Но меня там не было. Меня там не было, и в тот раз я не видела, как черты Сатпена проступили на двух лицах -- на лице Джудит и на лице девочки-негритянки рядом с нею, -- они обе смотрели вниз через квадратный люк, ведущий на сеновал.
II
Все то лето буйно цвела глициния. Сумерки были полны ее ароматом и запахом сигары его отца -- после ужина они оба сидели на галерее в ожидании, когда Квентину пора будет выезжать, между тем как в густом лохматом газоне беспорядочно кружились светляки, -- этот запах, этот аромат пять месяцев спустя письмо мистера Компсона через суровые снега, надолго сковавшие Новую Англию, донесет из Миссисипи до комнаты Квентина в Гарварде. Весь этот день он слушал -- слушал и услышал в 1909 году о том, что по большей части было ему уже известно, ибо он родился там и все еще дышал тем же воздухом, в котором звонили церковные колокола в то воскресное утро 1833 года, а по воскресеньям слышал даже звон одного из первых трех колоколов с той же самой колокольни, вокруг которой потомки тех самых голубей кичливо расхаживали, ворковали или описывали короткие круги, напоминающие бледные мазки жидкой краски на бледном летнем небе. В то воскресное июньское утро, под мирный, настойчивый, не совсем гармоничный -- хоть и в такт, но чуть фальшивый -колокольный звон к церкви направлялись дамы с детьми и дворовые негры с зонтами и метелками от мух и даже несколько мужчин (дамы в кринолинах среди мальчиков, одетых в суконные костюмчики, и девочек в панталончиках, в юбках тех времен, когда дамы не ходили, а шествовали), а когда другие мужчины, сидевшие на веранде Холстон-Хауса, задрав ноги на перила, подняли глаза, перед ними откуда ни возьмись явился незнакомец. Когда они его увидели, он на своем крупном заезженном чалом коне доехал уже до середины площади -словно и человек и животное прямо с неба свалились под яркое солнце праздничного летнего дня, продолжая свой мерный утомленный шаг -- лицо и лошадь, которых никто из них никогда прежде не видел, имя, которого никто никогда не слыхал, происхождение и цель, о которых многие из них так никогда и не узнают.
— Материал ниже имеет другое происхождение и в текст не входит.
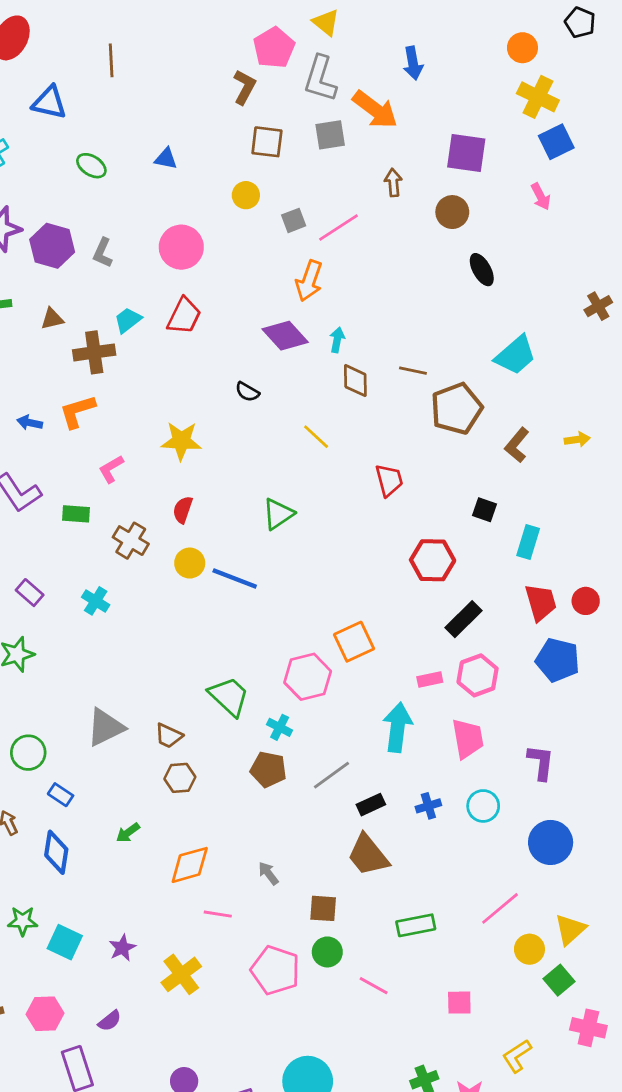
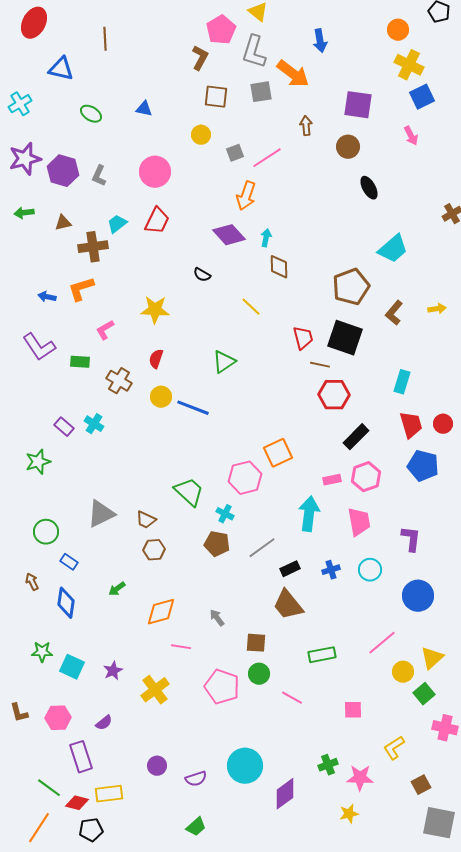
brown line: (413, 371) -> (320, 365), moved
black square: (485, 510) -> (345, 338), moved, size x2.0
purple rectangle: (30, 593) -> (64, 427), moved

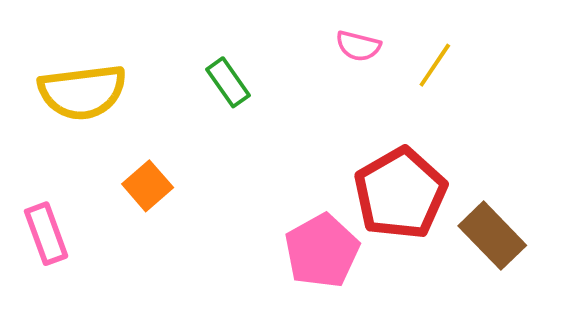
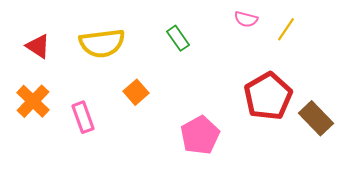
pink pentagon: (322, 251) -> (200, 135), moved

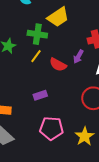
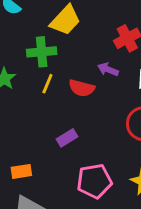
purple arrow: (78, 57) -> (108, 69), turned 96

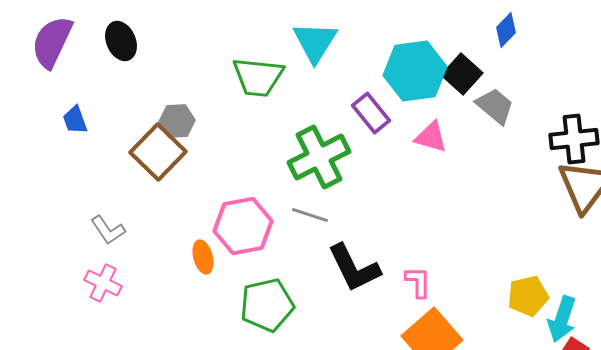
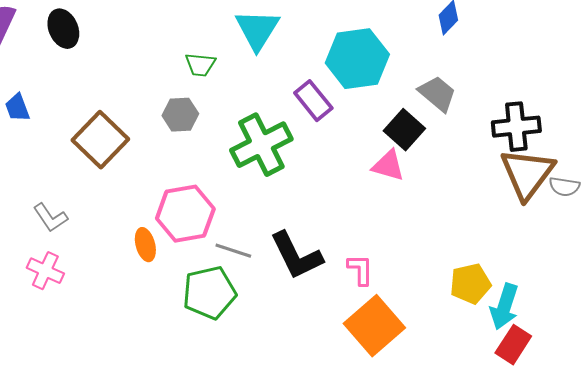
black square: (462, 74) -> (404, 130), moved
green trapezoid: (258, 77) -> (200, 65), size x0.6
gray hexagon: (177, 121) -> (180, 115), moved
pink triangle: (431, 137) -> (388, 166), moved
gray line: (310, 215) -> (233, 251), moved

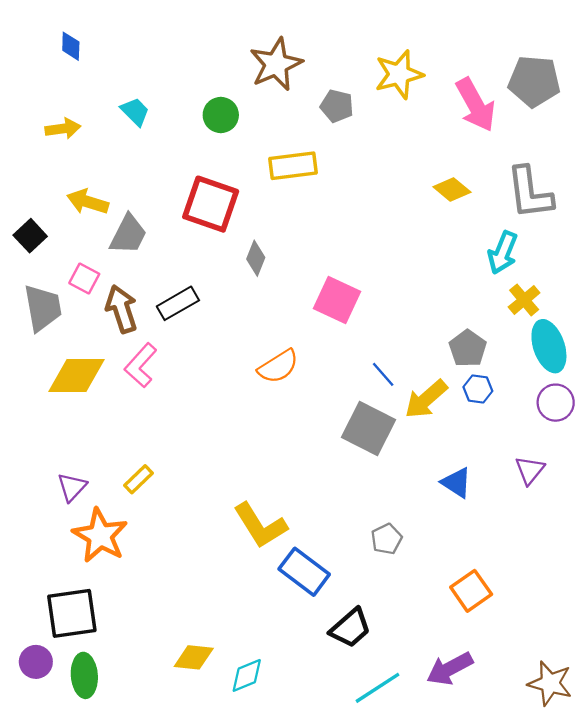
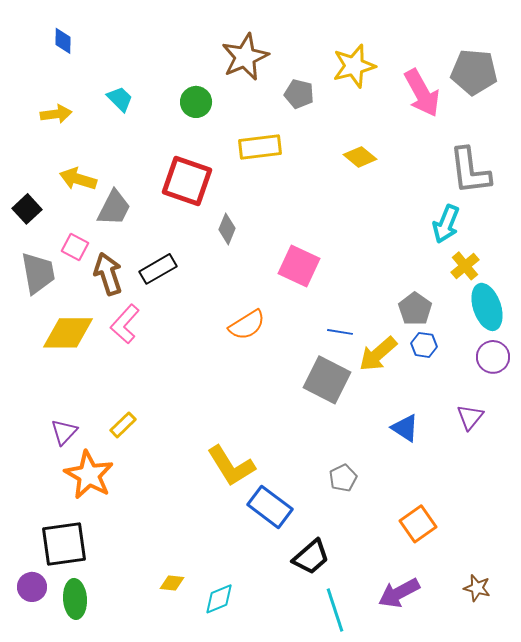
yellow diamond: (452, 189) -> (360, 157), moved
blue line: (383, 374) -> (340, 332), turned -40
yellow diamond: (194, 657) -> (172, 583), size x0.7
brown star: (550, 683) -> (477, 588), moved, size x0.7
cyan line: (378, 688) -> (335, 610), turned -75

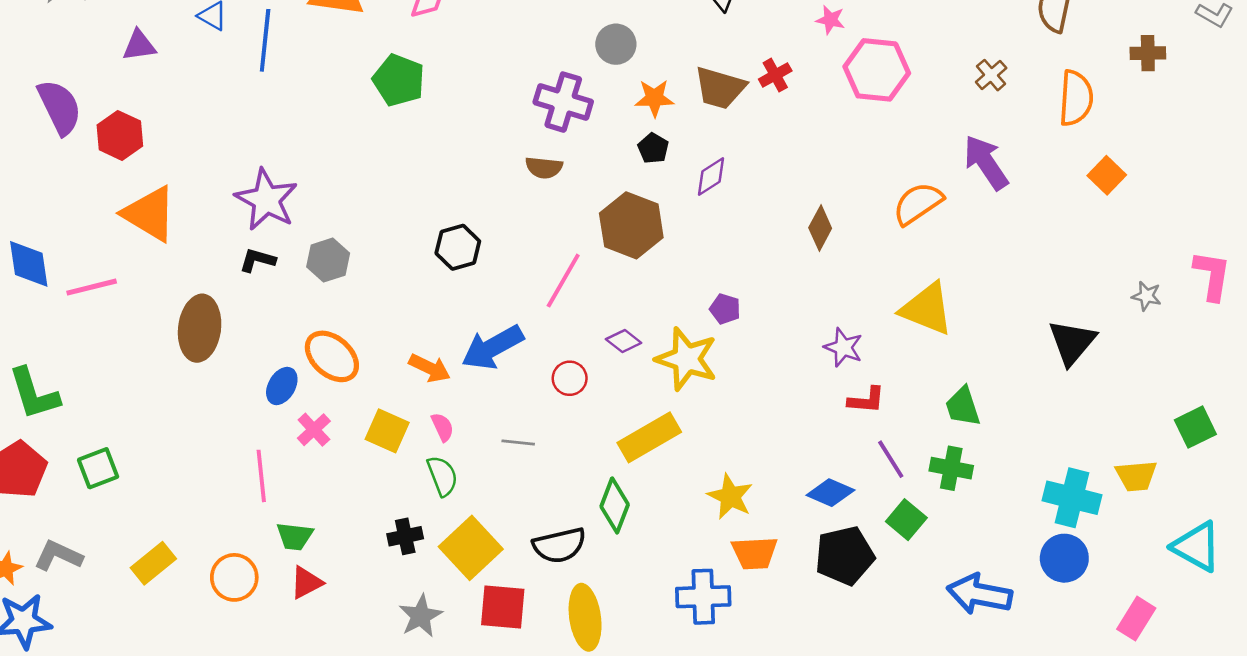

И вот последующие четыре недели (Джефферсон был тогда маленьким поселком: Холстон-Хаус, здание суда, шесть лавок, кузница и извозчичий двор, салун, излюбленный гуртовщиками и бродячими торговцами, три церкви и что-то около тридцати жилых домов) имя незнакомца переходило из уст в уста в домах и трактирах, где собирались деловые люди и бездельники, без устали повторяемое на разные лады, как строфа и антистрофа: {Сатпен. Сатпен. Сатпен. Сатпен}.